## Task objective:
Wherever "casing" appears in the records below, copy the line that holds it.
===== Input for this task =====
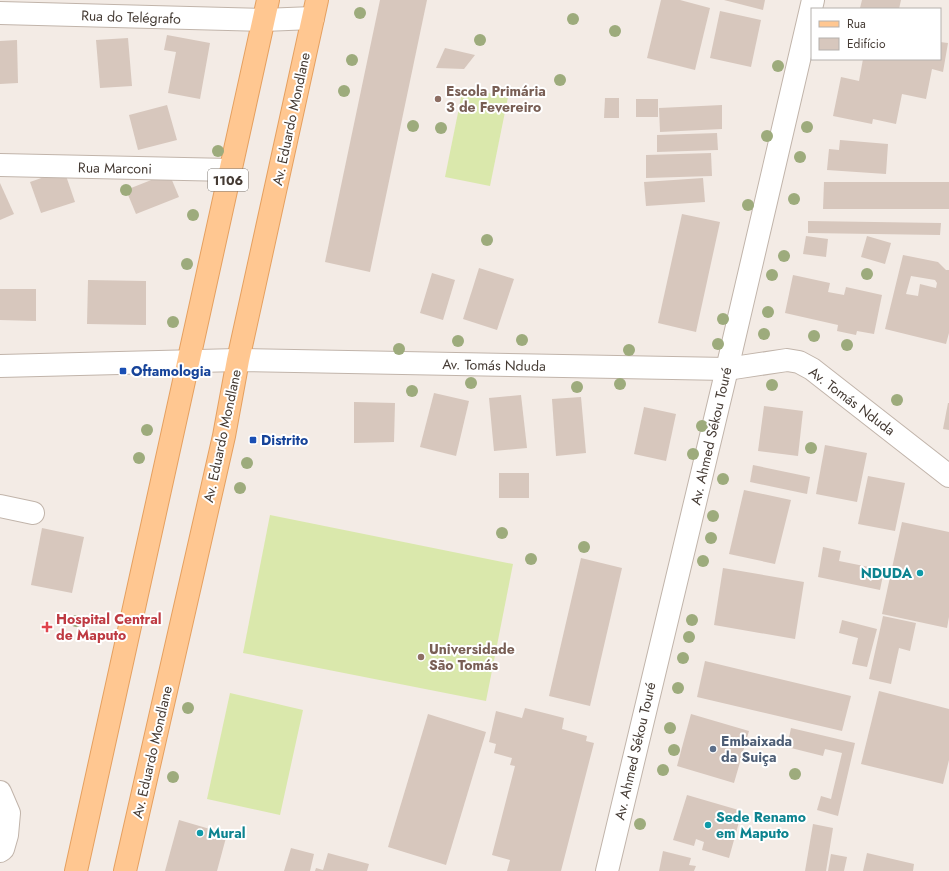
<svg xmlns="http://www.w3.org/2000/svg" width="949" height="871" viewBox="0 0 949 871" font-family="Jost,sans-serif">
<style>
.garden{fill:#dae8ac}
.building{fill:#d7c7bd;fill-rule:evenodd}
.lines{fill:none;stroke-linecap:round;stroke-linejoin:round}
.minor-casing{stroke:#c1b4aa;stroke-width:24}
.major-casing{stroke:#e5a060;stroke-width:24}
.minor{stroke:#fff;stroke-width:22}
.major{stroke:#ffc791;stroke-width:22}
.tree{fill:#9dab7c}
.education-dot{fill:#8d6e63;stroke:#fff;stroke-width:1.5}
.transit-dot{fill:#1a4fb4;stroke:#fff;stroke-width:1.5}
.culture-dot{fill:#0f9aa8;stroke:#fff;stroke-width:1.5}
.health-dot{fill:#e0444e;stroke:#fff;stroke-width:1.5}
.service-dot{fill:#5c6f8a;stroke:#fff;stroke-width:1.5}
.labels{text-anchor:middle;stroke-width:4;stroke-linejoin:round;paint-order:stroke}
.shield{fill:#fff;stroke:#7d7671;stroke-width:1}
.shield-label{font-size:13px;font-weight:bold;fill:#453b34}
.street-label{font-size:14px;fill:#453b34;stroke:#fff}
.education-label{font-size:14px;font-weight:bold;fill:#785e54;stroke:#fff;text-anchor:start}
.transit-label{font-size:14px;font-weight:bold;fill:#164399;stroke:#fff;text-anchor:start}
.culture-label{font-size:14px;font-weight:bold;fill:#0d838f;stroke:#fff;text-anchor:start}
.health-label{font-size:14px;font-weight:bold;fill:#be3a42;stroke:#fff;text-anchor:start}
.service-label{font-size:14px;font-weight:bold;fill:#4e5e75;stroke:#fff;text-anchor:start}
</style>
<rect width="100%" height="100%" fill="#f3ebe5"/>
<g class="garden">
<polygon points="463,88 508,97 490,186 445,177"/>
<polygon points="270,515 513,564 486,701 243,653"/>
<polygon points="230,693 303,710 280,815 207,799"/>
</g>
<g class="building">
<polygon points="380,0 427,0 370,272 325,262"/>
<polygon points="661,0 680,0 710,8 695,70 647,58"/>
<polygon points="724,0 765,0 763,10"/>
<polygon points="862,0 901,0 899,9 864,9 860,8"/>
<polygon points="720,11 761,20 751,67 710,58"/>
<polygon points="167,35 210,43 200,99 168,93 176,52 164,50"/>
<polygon points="128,38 132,86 100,88 96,40"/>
<polygon points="17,40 18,83 0,84 0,41"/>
<polygon points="940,42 948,43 943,72 932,69 926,99 902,94 896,124 873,119 872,124 833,116 841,77 859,81 863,59 940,59"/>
<polygon points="445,48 475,55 464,69 436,68"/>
<polygon points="605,98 619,98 619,118 604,118"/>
<rect x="636" y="99" width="22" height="18"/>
<polygon points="167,105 177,140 138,150 129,115"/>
<polygon points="722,105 722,129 660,132 659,108"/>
<polygon points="717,133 718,150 657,152 657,135"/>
<polygon points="840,140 888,144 886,174 827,170 829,149 839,150"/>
<polygon points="711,153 712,176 646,178 646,155"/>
<polygon points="64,170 75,202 41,213 30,182"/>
<polygon points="169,173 179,197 136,214 126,190"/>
<polygon points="703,178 705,202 646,206 644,182"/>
<polygon points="824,182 949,182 949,209 823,209"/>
<polygon points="0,183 14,214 0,220"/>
<polygon points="682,214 720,222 696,332 658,323"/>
<polygon points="808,221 941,223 940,235 808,233"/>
<polygon points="806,236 828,239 826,257 803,254"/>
<polygon points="867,236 891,243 885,264 861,257"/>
<path d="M903 255 938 262 946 270H949V333L946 344 885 329ZM911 276 935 280 937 283 936 288 920 284 918 296 906 294Z"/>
<polygon points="479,268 514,279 497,330 463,319"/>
<polygon points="432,273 455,280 443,320 420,313"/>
<polygon points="793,275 830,283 828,292 844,295 846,287 882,295 874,334 857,331 856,335 837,331 838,325 785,313"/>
<polygon points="88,280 146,281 146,325 87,324"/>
<polygon points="0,289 36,289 36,321 0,320"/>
<polygon points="434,393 469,401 456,456 420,447"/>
<polygon points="521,395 527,448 494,451 489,398"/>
<polygon points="581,397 586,453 556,456 552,399"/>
<polygon points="354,402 395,403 394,442 354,443"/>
<polygon points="948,403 949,403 949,430 943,429"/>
<polygon points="764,406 803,411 798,456 758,451"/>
<polygon points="644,407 676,414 666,461 634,454"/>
<polygon points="825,445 867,453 857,502 816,494"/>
<polygon points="753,465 810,477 807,494 750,482"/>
<rect x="499" y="473" width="30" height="25"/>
<polygon points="868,476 905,483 895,531 858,524"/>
<polygon points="744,490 791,500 775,564 729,554"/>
<polygon points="902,522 949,532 949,617 947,628 882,614"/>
<polygon points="42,528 84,537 72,593 31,585"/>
<polygon points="823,547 841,551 839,561 884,570 880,590 818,577"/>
<polygon points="581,558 622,568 590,706 549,696"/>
<polygon points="723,568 804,582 795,639 714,625"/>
<polygon points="883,616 916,623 910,651 899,648 891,684 869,679"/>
<polygon points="842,620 877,629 867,667 852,664 858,638 839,633"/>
<polygon points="705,661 851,696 842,731 697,697"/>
<polygon points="879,691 949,709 949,760 943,784 861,764"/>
<polygon points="525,708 564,718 562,729 587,736 586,741 594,743 561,871 507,871 510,860 492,855 515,766 510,765 512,758 494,753 496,744 489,742 496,711 522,718"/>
<polygon points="428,714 486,732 446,865 388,847"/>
<polygon points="691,714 749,731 734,783 677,766"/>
<polygon points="791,728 855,743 838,816 817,810 821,796 831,799 842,753 825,749 823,756 787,747"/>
<polygon points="687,795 742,811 729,858 702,850 704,842 696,839 694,846 673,840"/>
<polygon points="179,820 227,834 217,871 165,871"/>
<polygon points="813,824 833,828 826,871 805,871"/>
<polygon points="291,848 314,854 310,871 284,871"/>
<polygon points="663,851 691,858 689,865 696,866 694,871 659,871"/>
<polygon points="328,853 369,864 367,871 315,871 316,868 323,870"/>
<polygon points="867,853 914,864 913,871 863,871"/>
<polygon points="831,854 847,857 844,871 828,871"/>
</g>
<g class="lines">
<defs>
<g id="minor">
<polyline points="0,13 263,20 313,18"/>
<polyline points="0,165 230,170"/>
<polyline points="0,366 238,360 727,369 787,360 799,362 812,369 949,476"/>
<polyline points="0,506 33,513"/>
<polyline points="0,792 9,813 7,835 3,849 0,851"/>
<polyline points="607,871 727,369 813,0"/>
</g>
<g id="major">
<polyline points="76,871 268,0"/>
<polyline points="125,871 224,436 238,360 317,0"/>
</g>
</defs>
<use href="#minor" class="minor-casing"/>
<use href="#major" class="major-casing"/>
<use href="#minor" class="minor"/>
<use href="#major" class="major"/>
</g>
<g class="tree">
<circle cx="360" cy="13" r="6"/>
<circle cx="573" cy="19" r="6"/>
<circle cx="615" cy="31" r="6"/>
<circle cx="480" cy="40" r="6"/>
<circle cx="352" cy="60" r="6"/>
<circle cx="778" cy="66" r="6"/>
<circle cx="560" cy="80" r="6"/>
<circle cx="344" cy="91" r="6"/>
<circle cx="413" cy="126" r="6"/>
<circle cx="807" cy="127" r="6"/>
<circle cx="441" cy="128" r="6"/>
<circle cx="767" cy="136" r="6"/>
<circle cx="218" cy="151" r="6"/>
<circle cx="800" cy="157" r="6"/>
<circle cx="126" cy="190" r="6"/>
<circle cx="794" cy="199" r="6"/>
<circle cx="748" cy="205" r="6"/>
<circle cx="193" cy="215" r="6"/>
<circle cx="487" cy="240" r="6"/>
<circle cx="784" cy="256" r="6"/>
<circle cx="187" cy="264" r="6"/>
<circle cx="867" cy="274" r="6"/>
<circle cx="772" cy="275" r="6"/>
<circle cx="768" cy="312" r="6"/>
<circle cx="723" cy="319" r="6"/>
<circle cx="173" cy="322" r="6"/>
<circle cx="764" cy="334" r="6"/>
<circle cx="814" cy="336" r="6"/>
<circle cx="522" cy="340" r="6"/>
<circle cx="458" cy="341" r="6"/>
<circle cx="718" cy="344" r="6"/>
<circle cx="847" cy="345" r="6"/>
<circle cx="399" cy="349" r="6"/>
<circle cx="629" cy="350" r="6"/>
<circle cx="471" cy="383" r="6"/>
<circle cx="620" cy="384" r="6"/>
<circle cx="772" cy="385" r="6"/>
<circle cx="577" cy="387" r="6"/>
<circle cx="412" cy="391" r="6"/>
<circle cx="897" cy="400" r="6"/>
<circle cx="702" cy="426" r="6"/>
<circle cx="147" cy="430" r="6"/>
<circle cx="811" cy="448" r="6"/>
<circle cx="693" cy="454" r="6"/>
<circle cx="139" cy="458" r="6"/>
<circle cx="247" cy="463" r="6"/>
<circle cx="723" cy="479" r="6"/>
<circle cx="240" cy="488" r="6"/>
<circle cx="713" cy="516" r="6"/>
<circle cx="502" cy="533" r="6"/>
<circle cx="711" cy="538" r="6"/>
<circle cx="584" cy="547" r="6"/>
<circle cx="531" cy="559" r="6"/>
<circle cx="703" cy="561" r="6"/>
<circle cx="692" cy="620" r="6"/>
<circle cx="76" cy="621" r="6"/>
<circle cx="689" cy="637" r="6"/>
<circle cx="683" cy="658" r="6"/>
<circle cx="678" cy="688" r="6"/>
<circle cx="188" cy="708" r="6"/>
<circle cx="670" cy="728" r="6"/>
<circle cx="674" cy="750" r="6"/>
<circle cx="663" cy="770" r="6"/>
<circle cx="795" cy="774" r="6"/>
<circle cx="173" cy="777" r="6"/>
<circle cx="640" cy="824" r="6"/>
</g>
<g class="education-dot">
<circle cx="438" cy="99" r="4"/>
<circle cx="421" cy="657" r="4"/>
</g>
<g class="transit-dot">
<rect x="119" y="367" width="8" height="8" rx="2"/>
<rect x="249" y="436" width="8" height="8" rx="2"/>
</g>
<g class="culture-dot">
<circle cx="920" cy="573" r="4"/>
<circle cx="708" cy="825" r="4"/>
<circle cx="200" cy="833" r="4"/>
</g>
<path class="health-dot" d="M45 621h4v4h4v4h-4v4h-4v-4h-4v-4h4z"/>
<circle class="service-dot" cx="713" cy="749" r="4"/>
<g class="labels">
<rect class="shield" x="208" y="169" width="40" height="22" rx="3"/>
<g class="shield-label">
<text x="228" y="185">1106</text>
</g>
<g class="street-label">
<text transform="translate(131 17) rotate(2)" y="5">Rua do Telégrafo</text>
<text transform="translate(291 119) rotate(-78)" y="5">Av. Eduardo Mondlane</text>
<text transform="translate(115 168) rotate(1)" y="5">Rua Marconi</text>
<text transform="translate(494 365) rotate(1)" y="5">Av. Tomás Nduda</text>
<text transform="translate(852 401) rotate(37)" y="5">Av. Tomás Nduda</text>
<text transform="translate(222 436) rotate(-78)" y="5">Av. Eduardo Mondlane</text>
<text transform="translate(711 436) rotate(-77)" y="5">Av. Ahmed Sékou Touré</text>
<text transform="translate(635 751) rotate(-77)" y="5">Av. Ahmed Sékou Touré</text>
<text transform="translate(152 752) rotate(-77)" y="5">Av. Eduardo Mondlane</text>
</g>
<g class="education-label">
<text x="446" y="96">Escola Primária<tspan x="446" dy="16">3 de Fevereiro</tspan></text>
<text x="429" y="654">Universidade<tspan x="429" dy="16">São Tomás</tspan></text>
</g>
<g class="transit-label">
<text x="131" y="376">Oftamologia</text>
<text x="261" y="445">Distrito</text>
</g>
<g class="culture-label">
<text x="912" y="578" text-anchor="end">NDUDA</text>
<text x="716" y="822">Sede Renamo<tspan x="716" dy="16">em Maputo</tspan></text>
<text x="208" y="838">Mural</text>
</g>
<g class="health-label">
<text x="56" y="624">Hospital Central<tspan x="56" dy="16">de Maputo</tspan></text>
</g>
<g class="service-label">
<text x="721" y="746">Embaixada<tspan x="721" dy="16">da Suiça</tspan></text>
</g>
</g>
<rect x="811" y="8" width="130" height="52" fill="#ffffff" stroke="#b5b1ae"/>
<rect x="819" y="21" width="20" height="6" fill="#ffc791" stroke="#b5b1ae"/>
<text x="847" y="28" font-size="12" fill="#453b34">Rua</text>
<rect x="819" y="38" width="20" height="12" fill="#d7c7bd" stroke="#b5b1ae"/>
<text x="847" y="48" font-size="12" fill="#453b34">Edifício</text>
</svg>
=====
## Answer space:
.minor-casing{stroke:#c1b4aa;stroke-width:24}
.major-casing{stroke:#e5a060;stroke-width:24}
<use href="#minor" class="minor-casing"/>
<use href="#major" class="major-casing"/>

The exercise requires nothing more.